▶ [What is being asked]:
Begin at the line containing "Figure 9. The" and copy exactly through the last line of the listing, skipping every picture.

START Data shown

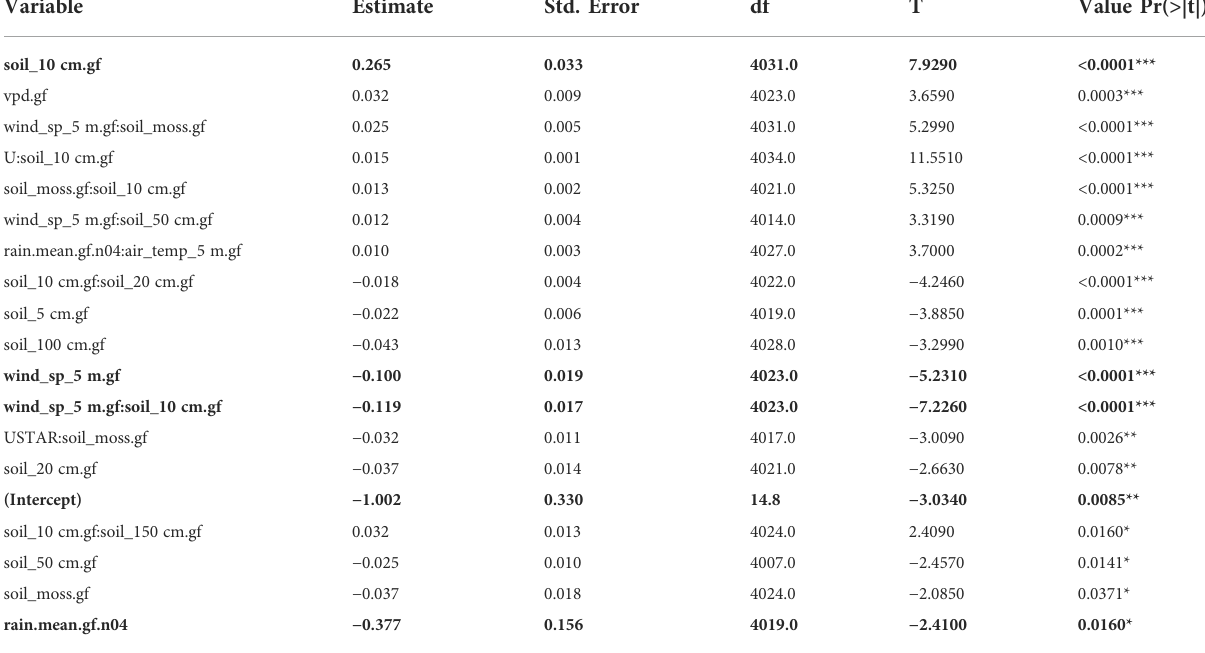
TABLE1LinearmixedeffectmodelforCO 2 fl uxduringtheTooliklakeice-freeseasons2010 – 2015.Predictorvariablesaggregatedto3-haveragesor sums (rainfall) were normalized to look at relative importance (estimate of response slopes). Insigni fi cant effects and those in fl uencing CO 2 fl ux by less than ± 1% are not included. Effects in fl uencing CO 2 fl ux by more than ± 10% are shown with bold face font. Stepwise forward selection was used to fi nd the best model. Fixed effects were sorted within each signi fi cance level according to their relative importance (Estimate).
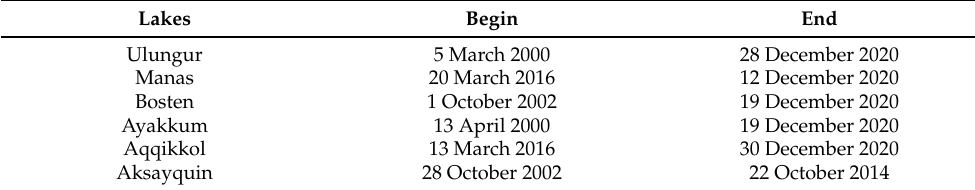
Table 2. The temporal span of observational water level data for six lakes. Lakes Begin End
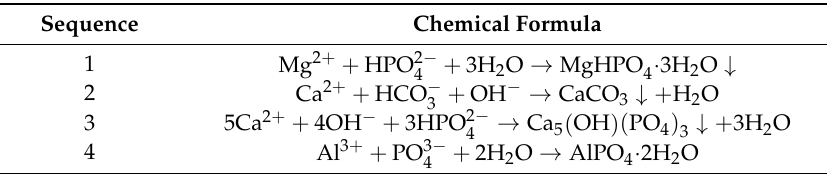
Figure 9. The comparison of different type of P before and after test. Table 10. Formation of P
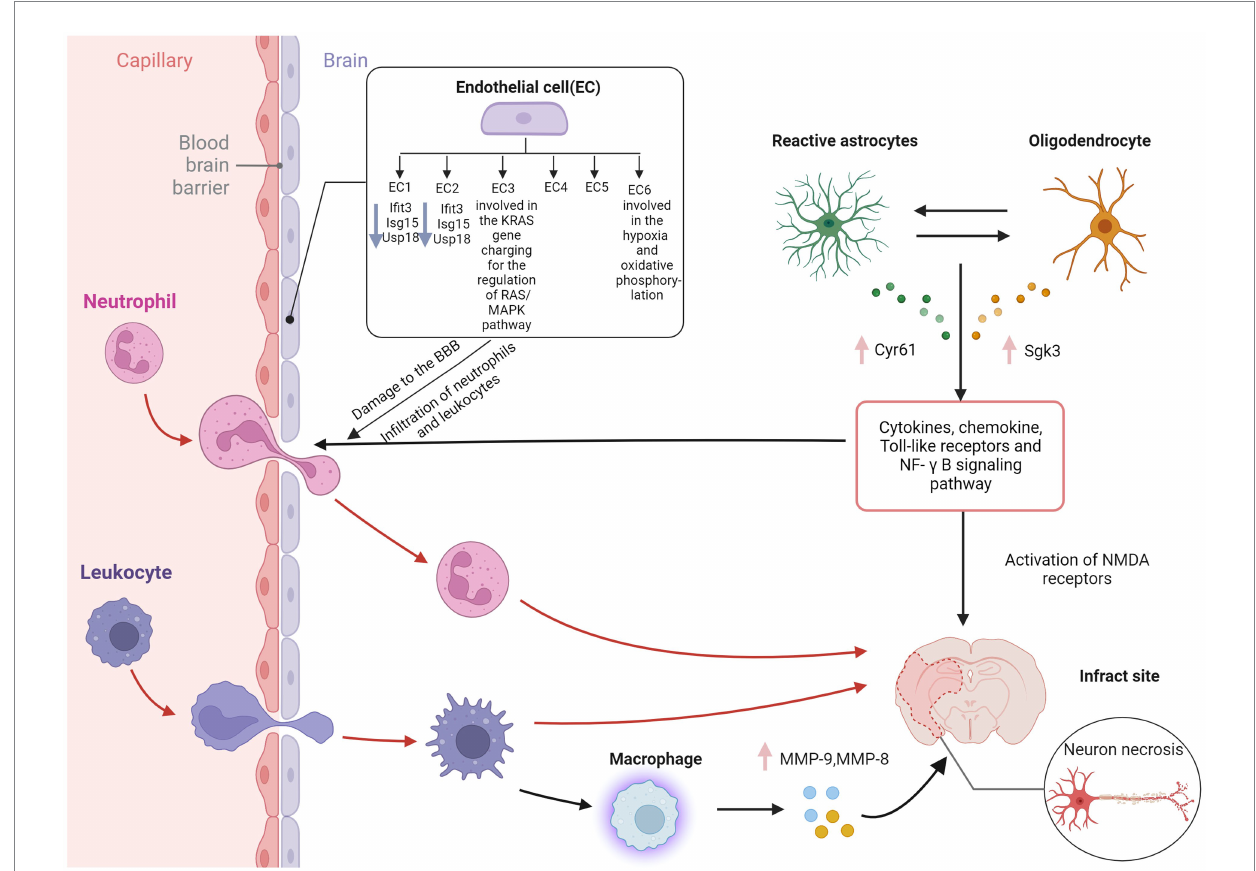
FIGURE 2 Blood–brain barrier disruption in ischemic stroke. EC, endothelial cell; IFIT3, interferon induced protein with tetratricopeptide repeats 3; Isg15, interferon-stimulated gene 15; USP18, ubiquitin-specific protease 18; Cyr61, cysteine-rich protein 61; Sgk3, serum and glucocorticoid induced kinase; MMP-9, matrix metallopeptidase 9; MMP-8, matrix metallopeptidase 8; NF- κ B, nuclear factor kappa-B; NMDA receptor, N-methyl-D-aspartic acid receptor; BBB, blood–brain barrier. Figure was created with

END Data shown

▶ [Response]:
Figure 9. The comparison of different type of P before and after test. Table 10. Formation of P
FIGURE 2 Blood–brain barrier disruption in ischemic stroke. EC, endothelial cell; IFIT3, interferon induced protein with tetratricopeptide repeats 3; Isg15, interferon-stimulated gene 15; USP18, ubiquitin-specific protease 18; Cyr61, cysteine-rich protein 61; Sgk3, serum and glucocorticoid induced kinase; MMP-9, matrix metallopeptidase 9; MMP-8, matrix metallopeptidase 8; NF- κ B, nuclear factor kappa-B; NMDA receptor, N-methyl-D-aspartic acid receptor; BBB, blood–brain barrier. Figure was created with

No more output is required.